Communication and interpersonal skills

Patient interaction

  • Examinee knocked on the door.
  • Examinee introduced him- or herself and identified his/her role.
  • Examinee correctly used the patient's and the caregiver's name.
  • Examinee asked open-ended questions.
  • Examinee listened attentively (did not interrupt patient or caregiver).
  • Examinee showed interest in the patient and the caregiver as persons (i.e., appeared caring and showed respect).
  • Examinee demonstrated ability to support the patient's and the caregiver's emotions (i.e., offered words of support, asked for clarification).
  • Examinee discussed initial diagnostic impressions with the patient or caregiver.
  • Examinee explained management plan.
  • Examinee used non-medical terms and provided reasons for planned steps in management.
  • Examinee evaluated caregiver's agreement with next diagnostic steps.
  • Examinee asked about concerns and/or questions.

Counseling and challenge

  • Examinee reacted appropriately to challenge.

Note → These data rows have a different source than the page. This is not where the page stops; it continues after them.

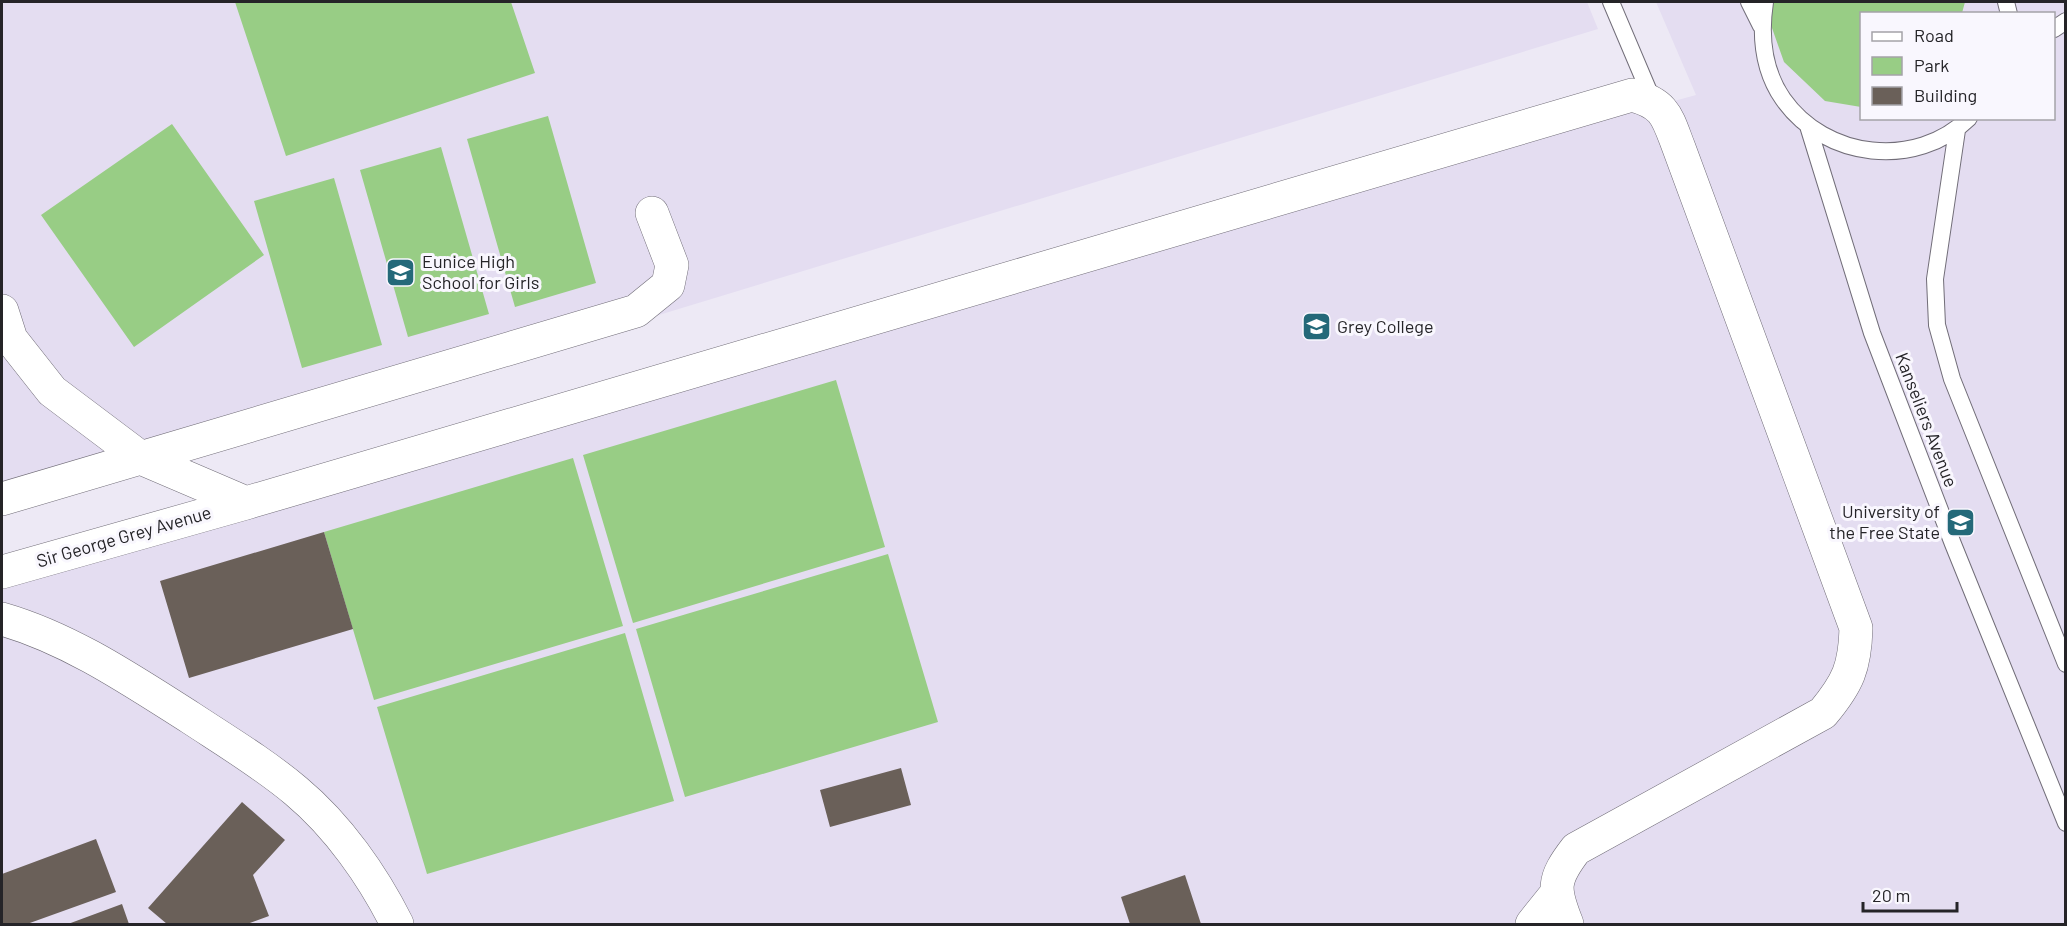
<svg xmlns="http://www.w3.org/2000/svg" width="2067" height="926" font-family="Barlow,sans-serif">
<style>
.built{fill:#e4ddf1;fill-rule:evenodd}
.green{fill:#98cd85}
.building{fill:#6a6059}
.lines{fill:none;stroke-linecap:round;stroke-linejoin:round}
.service-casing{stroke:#716d78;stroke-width:18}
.minor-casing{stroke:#716d78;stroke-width:34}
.service{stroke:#fff;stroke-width:16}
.minor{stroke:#fff;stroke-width:33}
.labels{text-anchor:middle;stroke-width:6;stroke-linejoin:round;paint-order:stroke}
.poi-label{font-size:18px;fill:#252428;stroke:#f9f7fe;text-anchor:start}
.street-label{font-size:18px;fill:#252428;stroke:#f9f7fe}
</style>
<rect width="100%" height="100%" fill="#ede9f5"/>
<path class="built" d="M 2,2 L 1587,2 L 1598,29 L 2,515 Z
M 1656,2 L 2065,2 L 2065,924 L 2,924 L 2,559 L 1696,95 ZM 1862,14 L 2054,14 L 2054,118 L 1862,118 Z"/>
<path class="green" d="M 235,2 L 511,2 L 535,73 L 286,156 Z
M 1771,2 L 1965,2 L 1962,13 L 1862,14 L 1861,107 L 1825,101 L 1784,62 L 1766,11 Z
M 548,116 L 596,283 L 515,307 L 467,139 Z
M 172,124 L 264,255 L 134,347 L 41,215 Z
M 441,147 L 489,314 L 408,337 L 360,170 Z
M 334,178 L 382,345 L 302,368 L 254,201 Z
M 836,380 L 885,547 L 633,623 L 583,455 Z
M 573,458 L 623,626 L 374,700 L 324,532 Z
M 888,554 L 938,722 L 685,797 L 636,629 Z
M 625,633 L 674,801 L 427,874 L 377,707 Z"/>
<path class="building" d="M 324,532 L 353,629 L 189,678 L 160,581 Z
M 901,768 L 911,805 L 830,827 L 820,790 Z
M 242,802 L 285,840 L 253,875 L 269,916 L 247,924 L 167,924 L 148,908 Z
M 96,839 L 116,892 L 27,924 L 2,924 L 2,874 Z
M 1185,875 L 1201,924 L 1130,924 L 1121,897 Z
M 122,904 L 129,924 L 68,924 Z"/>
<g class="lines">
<defs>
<path id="service" d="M 1611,2 L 1653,101
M 1749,2 L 1761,26
M 1765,2 C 1760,35 1763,70 1783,99 C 1825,159 1916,170 1969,118
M 2006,2 L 2009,14
M 2054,29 L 2066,21
M 1808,126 L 1872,333 L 1953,544 L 2066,823
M 1957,130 L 1935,279 L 1937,325 L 1952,379 L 2066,664"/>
<path id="minor" d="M 2,311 L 11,339 L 52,391 L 141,458 L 246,503
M 2,499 L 636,311 L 668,285 L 672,265 L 652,213
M 2,572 L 246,503 L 1632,95 C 1666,104 1667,117 1679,148 L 1856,628 C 1855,667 1848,683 1823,713 L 1576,849 C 1552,880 1553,889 1567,924
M 2,619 C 71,639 131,680 191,718 C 226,741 264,764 296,791 C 338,826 373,876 397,924
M 1532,924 L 1556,894"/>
</defs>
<use href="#service" class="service-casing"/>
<use href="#minor" class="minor-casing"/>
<use href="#service" class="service"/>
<use href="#minor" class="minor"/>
</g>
<defs>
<symbol id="school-square" viewBox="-11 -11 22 22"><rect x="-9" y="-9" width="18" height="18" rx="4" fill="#246979" stroke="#f9f7fe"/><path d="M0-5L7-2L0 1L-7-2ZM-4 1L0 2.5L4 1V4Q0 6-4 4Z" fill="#fff"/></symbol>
<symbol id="university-square" viewBox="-11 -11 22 22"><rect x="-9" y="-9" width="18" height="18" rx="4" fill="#246979" stroke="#f9f7fe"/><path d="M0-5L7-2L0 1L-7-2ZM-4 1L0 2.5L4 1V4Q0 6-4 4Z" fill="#fff"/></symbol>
</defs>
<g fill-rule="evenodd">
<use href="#school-square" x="384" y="256" width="33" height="33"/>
<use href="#school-square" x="1300" y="310" width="33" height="33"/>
<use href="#university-square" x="1944" y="506" width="33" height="33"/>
</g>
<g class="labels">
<g class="poi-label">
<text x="422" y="268">Eunice High<tspan x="422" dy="21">School for Girls</tspan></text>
<text x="1337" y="333">Grey College</text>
<text x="1940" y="518" text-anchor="end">University of<tspan x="1940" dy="21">the Free State</tspan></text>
</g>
<g class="street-label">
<text transform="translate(1926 420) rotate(69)" y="6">Kanseliers Avenue</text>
<text transform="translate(124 537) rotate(-16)" y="6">Sir George Grey Avenue</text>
</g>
</g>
<rect width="2067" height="926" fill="none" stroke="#252428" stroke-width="6"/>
<rect x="1860" y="12" width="195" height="108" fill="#f9f7fe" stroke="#a4a3a8" stroke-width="1.5"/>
<rect x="1872" y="32" width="30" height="9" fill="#ffffff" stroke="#a4a3a8" stroke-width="1.5"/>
<text x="1914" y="42" font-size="18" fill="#252428">Road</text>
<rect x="1872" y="57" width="30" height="18" fill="#98cd85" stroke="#a4a3a8" stroke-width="1.5"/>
<text x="1914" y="72" font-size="18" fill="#252428">Park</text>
<rect x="1872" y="87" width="30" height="18" fill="#6a6059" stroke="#a4a3a8" stroke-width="1.5"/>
<text x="1914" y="102" font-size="18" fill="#252428">Building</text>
<path d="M1863 902v9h94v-9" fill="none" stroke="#252428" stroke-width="3"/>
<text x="1872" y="902" font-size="18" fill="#252428" stroke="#f9f7fe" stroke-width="4.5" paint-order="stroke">20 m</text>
</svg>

Suggested response to challenge: “Ms. Jameson, I understand your feeling of responsibility for your son. At the same time, from what you have told me so far, I am concerned that your daughter may have a serious infection that requires treatment. Her rapid breathing, high fever over several days, and the impression you have that she is not drinking enough all indicate to me that she needs to be examined by a physician. Is there anyone else who could pick up your son, or would you like me to put you in contact with our social worker, who could arrange some temporary care for him?”

Patient note

Further discussion

Patient note

Differential diagnoses

  1. Acute bronchitis: This is the most likely cause of this child's cough and fever. Acute bronchitis is oftentimes preceded by an upper respiratory infection, which this child had. Acute bronchitis is viral in > 90% of cases and as such does not usually require antibiotic treatment. Adenovirus in particular is known for causing both respiratory and gastroenterological symptoms, which would be consistent with this patient's symptoms.
  2. Pneumonia: Although acute bronchitis is the most likely cause of this otherwise healthy child's cough and fever, her increased respiratory rate, prolonged high fever, and poor fluid intake should raise concern for pneumonia. Although viral pneumonia is the most common type in this age group, bacterial pneumonia can occur as well. An x-ray and CBC would allow this diagnosis to be ruled out. Pneumonia in children can also manifest with diarrhea.
  3. Viral gastroenteritis: While this patient has a history of diarrhea and fever, she has no nausea or vomiting. Although she might suffer from an associated gastroenteritis, it is more likely here that her gastrointestinal symptoms are related in some way to her respiratory infection. This child has signs of volume depletion (e.g., dry mouth and decreased fluid intake) and should be monitored and treated for this if necessary.

Diagnostic studies

  • Physical examination: Always note physical examination as part of the workup in a telephone case.
  • Pulse oximetry: to determine the degree of respiratory distress
  • Arterial blood gas analysis: to determine if any acid-base disturbances are present, either because of the patient's diarrhea, her respiratory symptoms, or both
  • CBC with differential: A WBC count can help determine if an infection is bacterial or viral. Hematocrit is typically elevated in cases of dehydration.
  • Electrolytes, glucose: The child has watery diarrhea. She has lost electrolytes and may be dehydrated or hypoglycemic.
  • Respiratory viral panel: detects common viruses that can cause respiratory tract infections
  • CXR: to rule out pneumonia

In telephone cases, physical examination is not possible. Leave the “physical examination” section blank in your patient notes but add the physical exam to your diagnostic studies.